Mountain range in the Andes of Peru

The Cordillera Negra (Spanish for "black range"), Yana Walla in qechua is part of the Cordillera Occidental, one of three mountain ranges in the Andes of west central Peru. It is almost entirely located within the Ancash Region.

The range extends over an area about 230 km long and 25–40 km wide, stretching in a NNW-SSE direction parallel to the Pacific coast, its ridge is about 60 km from the coastline. It is part of the Andes mountain range which inland borders on the Costa, the narrow strip of coastal deserts along the South American coast. In the north and east the range is bordered by the Santa River which crosses the coastal ridge at 8° 45' S and runs parallel to the Cordillera Negra for almost all its length. In the south the range is bordered by the Patiwillka River at 10° 30'. In the central part of the range near Huaráz, Casma River breaks through the ridge of the range.

----------------------------------------

## Required actions
[a] Return the part of the Cordillera Negra text that begins at the words "The Cordillera Negra (Spanish" and stops after "of the range.".
[b] Which rivers does the Cordillera Negra text name?

----------------------------------------

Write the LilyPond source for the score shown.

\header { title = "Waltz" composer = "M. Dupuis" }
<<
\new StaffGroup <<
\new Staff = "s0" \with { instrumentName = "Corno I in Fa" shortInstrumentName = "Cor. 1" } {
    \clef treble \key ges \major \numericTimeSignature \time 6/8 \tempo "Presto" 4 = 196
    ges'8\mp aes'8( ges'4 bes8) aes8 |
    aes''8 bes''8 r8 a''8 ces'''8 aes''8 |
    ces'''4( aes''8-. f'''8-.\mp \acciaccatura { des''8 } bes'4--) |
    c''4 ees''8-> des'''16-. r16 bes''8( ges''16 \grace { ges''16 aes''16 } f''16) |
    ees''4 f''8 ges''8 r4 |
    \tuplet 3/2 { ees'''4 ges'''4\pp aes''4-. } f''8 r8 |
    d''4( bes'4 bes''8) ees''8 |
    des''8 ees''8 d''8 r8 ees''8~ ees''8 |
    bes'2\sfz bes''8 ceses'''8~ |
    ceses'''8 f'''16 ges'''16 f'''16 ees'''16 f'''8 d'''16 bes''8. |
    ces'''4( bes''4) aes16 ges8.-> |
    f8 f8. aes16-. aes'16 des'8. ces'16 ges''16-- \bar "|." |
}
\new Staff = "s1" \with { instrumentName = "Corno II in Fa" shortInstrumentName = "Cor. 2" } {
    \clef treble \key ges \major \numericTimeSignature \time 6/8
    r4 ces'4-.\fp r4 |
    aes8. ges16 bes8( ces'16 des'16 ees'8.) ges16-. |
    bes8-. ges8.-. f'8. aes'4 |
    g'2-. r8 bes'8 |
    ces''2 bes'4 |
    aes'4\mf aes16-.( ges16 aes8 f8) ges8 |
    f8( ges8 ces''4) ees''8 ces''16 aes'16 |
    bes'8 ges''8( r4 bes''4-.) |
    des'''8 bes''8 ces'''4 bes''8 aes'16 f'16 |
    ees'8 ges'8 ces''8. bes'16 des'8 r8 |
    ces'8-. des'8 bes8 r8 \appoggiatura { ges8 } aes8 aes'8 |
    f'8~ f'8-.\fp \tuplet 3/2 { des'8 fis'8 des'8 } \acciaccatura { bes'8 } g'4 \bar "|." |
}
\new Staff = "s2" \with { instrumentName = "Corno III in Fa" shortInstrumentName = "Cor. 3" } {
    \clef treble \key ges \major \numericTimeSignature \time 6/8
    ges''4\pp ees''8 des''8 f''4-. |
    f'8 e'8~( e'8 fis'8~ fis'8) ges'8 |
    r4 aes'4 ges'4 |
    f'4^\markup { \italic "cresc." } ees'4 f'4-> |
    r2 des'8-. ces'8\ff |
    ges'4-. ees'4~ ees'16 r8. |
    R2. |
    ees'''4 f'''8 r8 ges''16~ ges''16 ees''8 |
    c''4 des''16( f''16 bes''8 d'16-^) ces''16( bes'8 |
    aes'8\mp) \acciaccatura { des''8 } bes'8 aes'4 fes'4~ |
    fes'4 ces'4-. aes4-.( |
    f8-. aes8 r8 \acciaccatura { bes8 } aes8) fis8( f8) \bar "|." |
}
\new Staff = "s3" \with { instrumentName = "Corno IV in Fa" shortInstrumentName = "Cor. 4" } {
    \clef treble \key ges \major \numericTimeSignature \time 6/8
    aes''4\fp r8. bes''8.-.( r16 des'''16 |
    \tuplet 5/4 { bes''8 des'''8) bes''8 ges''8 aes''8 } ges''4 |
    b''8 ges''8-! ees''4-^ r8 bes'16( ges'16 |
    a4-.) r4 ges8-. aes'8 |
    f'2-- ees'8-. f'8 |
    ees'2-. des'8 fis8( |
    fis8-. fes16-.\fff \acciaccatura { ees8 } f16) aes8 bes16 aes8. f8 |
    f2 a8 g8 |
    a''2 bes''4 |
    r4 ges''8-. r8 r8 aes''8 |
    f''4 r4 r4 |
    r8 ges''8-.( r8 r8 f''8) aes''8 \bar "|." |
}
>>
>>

----------------------------------------

## Results for the exercise
[a]
The Cordillera Negra (Spanish for "black range"), Yana Walla in qechua is part of the Cordillera Occidental, one of three mountain ranges in the Andes of west central Peru. It is almost entirely located within the Ancash Region.

The range extends over an area about 230 km long and 25–40 km wide, stretching in a NNW-SSE direction parallel to the Pacific coast, its ridge is about 60 km from the coastline. It is part of the Andes mountain range which inland borders on the Costa, the narrow strip of coastal deserts along the South American coast. In the north and east the range is bordered by the Santa River which crosses the coastal ridge at 8° 45' S and runs parallel to the Cordillera Negra for almost all its length. In the south the range is bordered by the Patiwillka River at 10° 30'. In the central part of the range near Huaráz, Casma River breaks through the ridge of the range.

[b]
Santa River
Patiwillka River
Casma River